Dirta Science is a theme for the Python3 cookiecutter package that implements CRISP-DM, using GitLab for CI and project phase tracking.

It allows you to create a standardised directory structure for easy maintainability of data science projects, with make commands for implementing unit testing and virtual environment management.

Start using it by installing cookiecutter and executing:

cookiecutter https://gitlab.com/mwtmurphy/dirta-science

on your terminal of choice.

Problem Case#

Project Management

End-to-end data science projects will usually follow these steps:

  1. Understanding business and technical requirements
  2. Data collection
  3. Data cleaning
  4. Data modelling
  5. Deployment

Typically, these tasks begin sequentially but can easily be retread when things change, e.g. business requirements, or challenges arise, e.g. limitations of deployment environment. These kinds of changes affect the “discovery process” because they impact:

  • Data captured
  • Domain knowledge
  • Analytical method
  • User biases

Without tracking these changes, it becomes difficult to differentiate between what discovered knowledge is valuable or not, which can cause project creep.

Project Homogeneity

Additionally, if not predefined, it can be a dice roll as to how a project may be architected. Could it be a directory full of Python scripts or maybe some Jupyter notebooks? Will I see a final final draft?

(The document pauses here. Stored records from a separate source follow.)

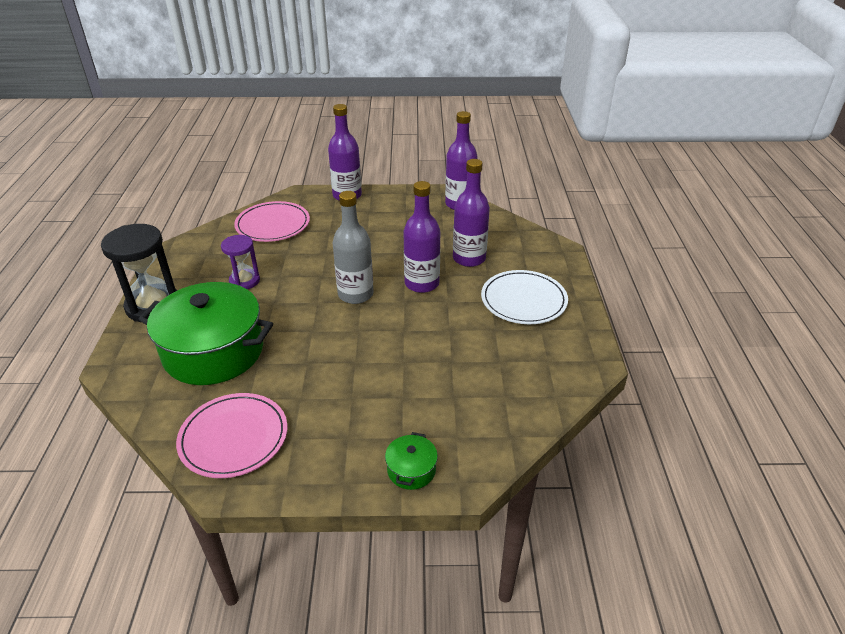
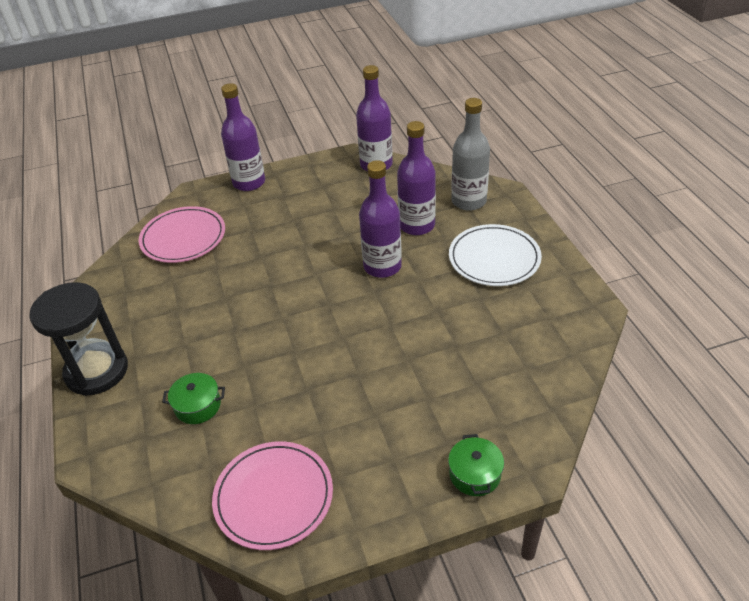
camera: 15 degrees left, 5 degrees up
(214, 351) = (198, 406): green pot -> green pot, size x0.41
(244, 281) = (187, 313): purple hourglass -> none
(355, 294) = (319, 297): grey bottle -> grey bottle (468, 201)

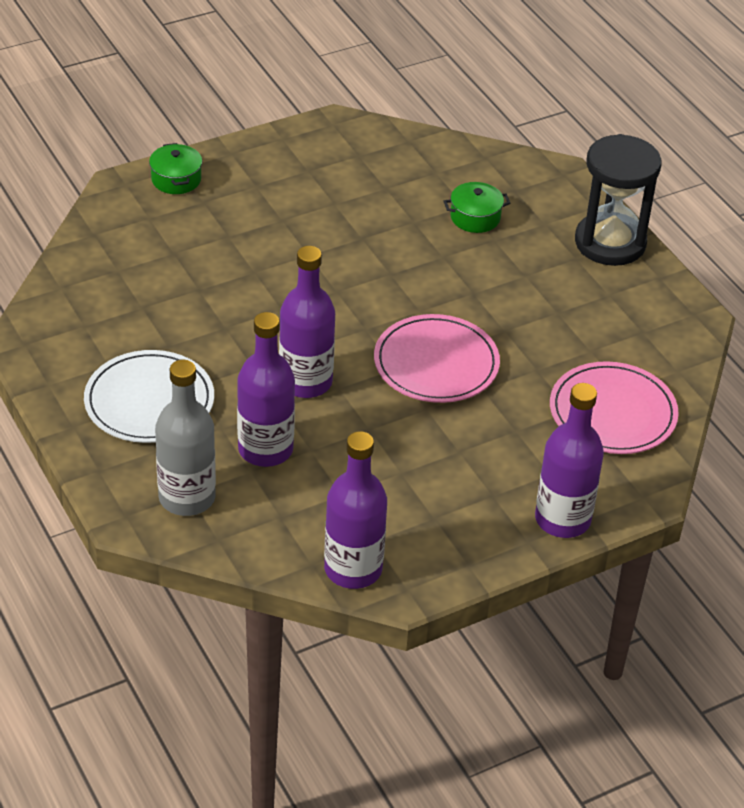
camera: 165 degrees right, 0 degrees up
(273, 497) = (364, 154): pink plate -> pink plate (436, 363)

This is not the fault of the team, but just the outcome of multiple people working on a project with little/no structure and limited memory. Imagine coming back to an unstructured project in 6 months and trying to remember what you did…

Solution#

A quick search and you’ll find many frameworks (KDD, SEMMA, etc.). Having looked at KDD and CRISP-DM, CRISP-DM provided some lower-level project start questions than KDD and, therefore, a better ability to track the impact of changes. With Dirta Science the CRISP-DM template documents are made readily available. I’ve found it’s not a painless solution, but it’s certainly a step in the right direction to checklist things that can be easily missed.

cookiecutter is a great way to easily set up a standardised project structure, and building a custom theme was a simple process. Initially based on Cookiecutter Data Science, I’ve come to the current architecture, integrating GitLab’s CI tool, and adding in unit testing and virtualenv within the theme. Again, it’s not a perfect solution and deviating from this format has sometimes been necessary, e.g. projects using MATLAB’s app designer.

See the repository here.

Acknowledgements#

Shoutout to Cookiecutter Data Science, without whom I wouldn’t have gone down this ‘mild’ rabbit hole to improve my process.

Bibliography#

Chapman, P., Clinton, J., Kerber, R., Khabaza, T., Reinartz, T., Shearer, C. and Wirth, R. (2000). CRISP-DM 1.0 Step-by-step Data Mining Guide. Technical Report. The CRISP-DM Consortium.

Frawley, W., Piatetsky-Shapiro, G. and Matheus, C. (1992). Knowledge Discovery in Databases: An Overview. AI Magazine, (Vol 13, No 3), pp.57-69.